**TEXT BLOCK:**
□ □ □

Most of the opposition were already beaten, but Double Honour, five years his junior, caught and passed him with three furlongs to run. Then he, too, was passed in turn as Persian Punch found more, and for a few moments, the punters' hearts at least were warm.
Double Honour was not born when Persian Punch finished third to Grey Shot in the Goodwood Cup in 1996, and the normal rule of racing is that the benefits of grit and experience diminish with age.
Stayers, though, have laws of their own, which is probably why many racegoers are so fond of them. Persian Punch was run out of the Gold Cup in the final furlong at Ascot last month, and his victory here was won not simply with the stubbornness of middle-age, but also with a bounce from the stalls which would have done credit to a two-year-old.
Richard Quinn, Persian Punch's jockey, stole two or three lengths in the opening strides and, even with almost two miles to run, this was quite a start to give away on the softening ground.
A hundred yards later, he was cruising and, at the top of the hill with a mile left, all but Double Honour had started to drop away. He did well to reach the leader but had nothing left to answer his second kick.
"I was delighted when he came past me," Quinn said. "If he'd come past me at the furlong pole I'd have been worried, but he takes a little bit of time to warm up and he doesn't get beaten in a battle very often. It gave him some new purpose, being headed."
Persian Punch may have little left to prove after his last two runs but David Elsworth, his trainer, will not feel that his record is quite complete without a Group One success.
"It would be fitting if he could win a Group One," he said. "He's been second in the Prix du Cadran and second in the Gold Cup, but we've got a chance because there's still the Cadran at the Arc meeting. Before that, he could go to Doncaster or for the Irish St Leger."
Front-runners always go well at Goodwood, because they can build up plenty of momentum as they come down the hill, but when the going is soft, it is even more difficult for horses to come from off the pace. It proved impossible in the day's big handicap, the William Hill Mile, which was won from the front by Riberac, with the horses who were second, third and fourth at the home turn running on to fill the frame.
Riberac was running for the first time since rearing up in the stalls before the Magnet Cup at York and needed to pass a stalls test at Thirsk last week before she was allowed to take her place yesterday. From a prime draw in 19, Kevin Darley soon had her in front, and what is often one of the tightest handicaps of the year was effectively over.
Bookmakers reacted to yesterday's draw for tomorrow's Stewards' Cup at Goodwood on Saturday by cutting the prices of David Nicholls' pair, Undeterred and Continent, for the six-furlong dash. Undeterred (drawn 23) and Continent (27) are both best-priced at 7-1 for the big handicap. High stalls proved almost universally popular when numbers were pulled out of a drum at a lunchtime ceremony.

□ □ □

**INFORMATION SUPPLIED:**
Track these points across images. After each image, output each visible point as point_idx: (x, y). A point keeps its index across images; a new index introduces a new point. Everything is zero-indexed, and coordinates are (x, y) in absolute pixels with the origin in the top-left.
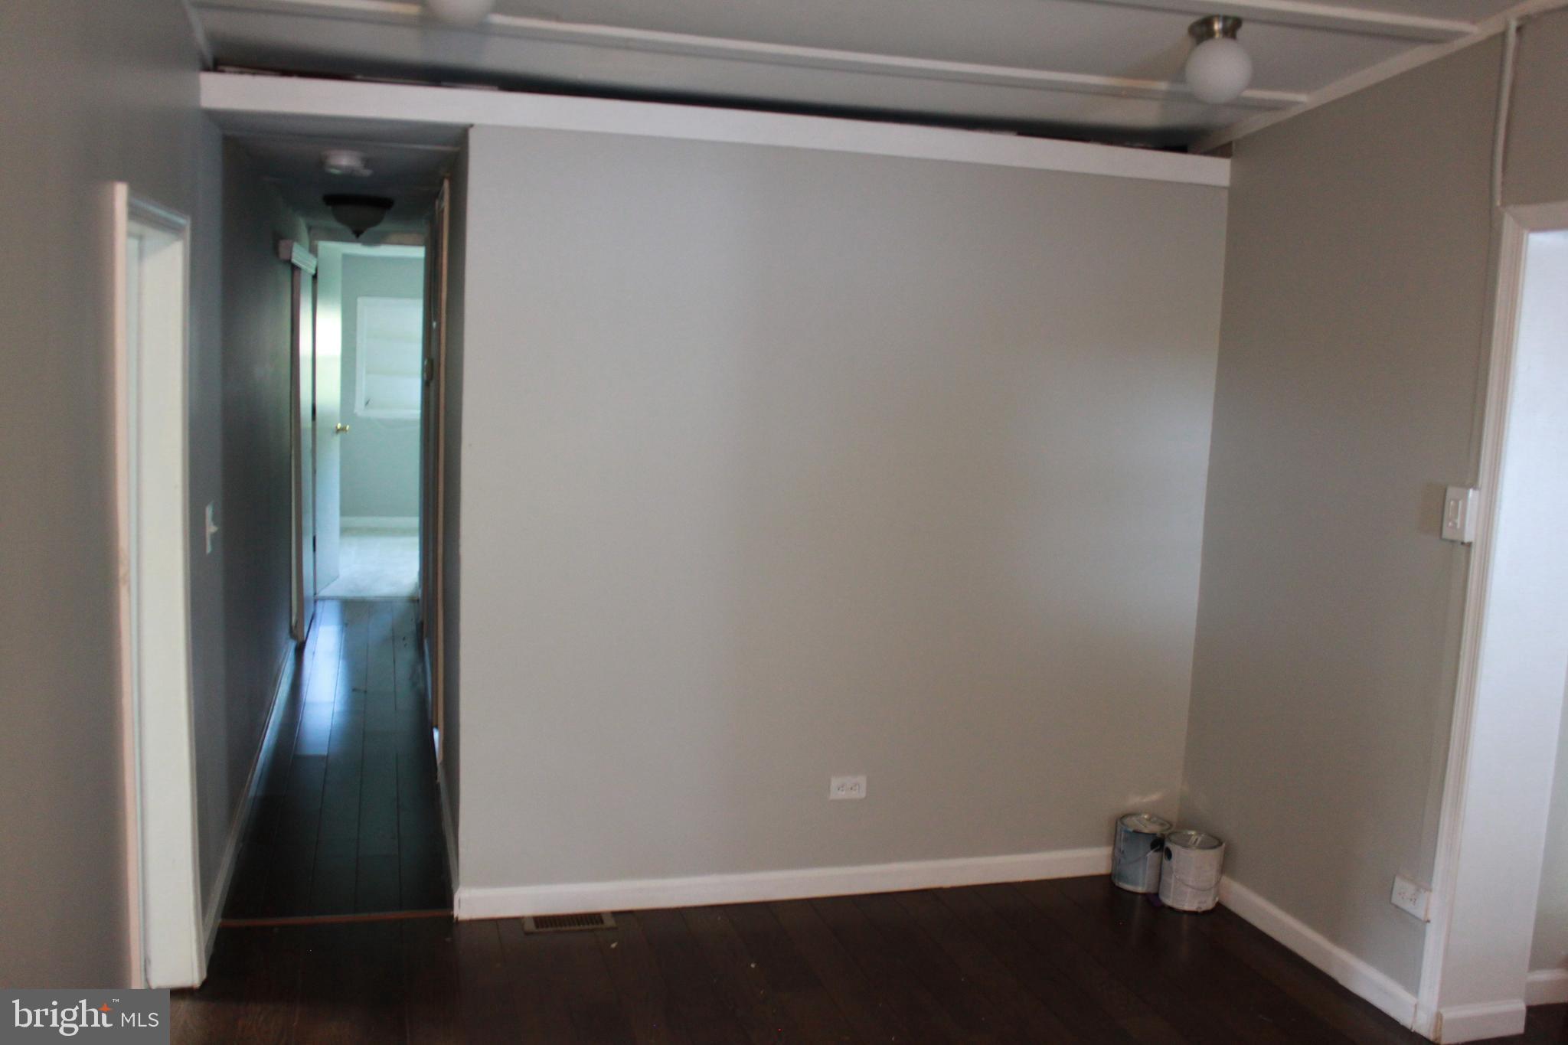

□ □ □

**EXERCISES TO COMPLETE:**
**1.** Answer these questions from the racing report:
(a) Who rode Persian Punch?
(b) Which horse won the William Hill Mile?
(c) Where did Riberac have to pass a stalls test?
**2.** Do these statements agree with the racing report? Answer yes or no for each, and quote the words that decide it.
(a) Double Honour is older than Persian Punch.
(b) David Elsworth trains Persian Punch.
(c) Undeterred is best-priced at 7-1 for the Stewards' Cup.
**3.** Pull out a passage from the racing report. Begin at the words "A hundred yards" and stop after "his second kick.".

**ANSWERS TO THE EXERCISE:**
**1.**
(a) Richard Quinn
(b) Riberac
(c) At Thirsk

**2.**
(a) No: "Double Honour, five years his junior"
(b) Yes: "David Elsworth, his trainer"
(c) Yes: "Undeterred (drawn 23) and Continent (27) are both best-priced at 7-1 for the big handicap"

**3.**
A hundred yards later, he was cruising and, at the top of the hill with a mile left, all but Double Honour had started to drop away. He did well to reach the leader but had nothing left to answer his second kick.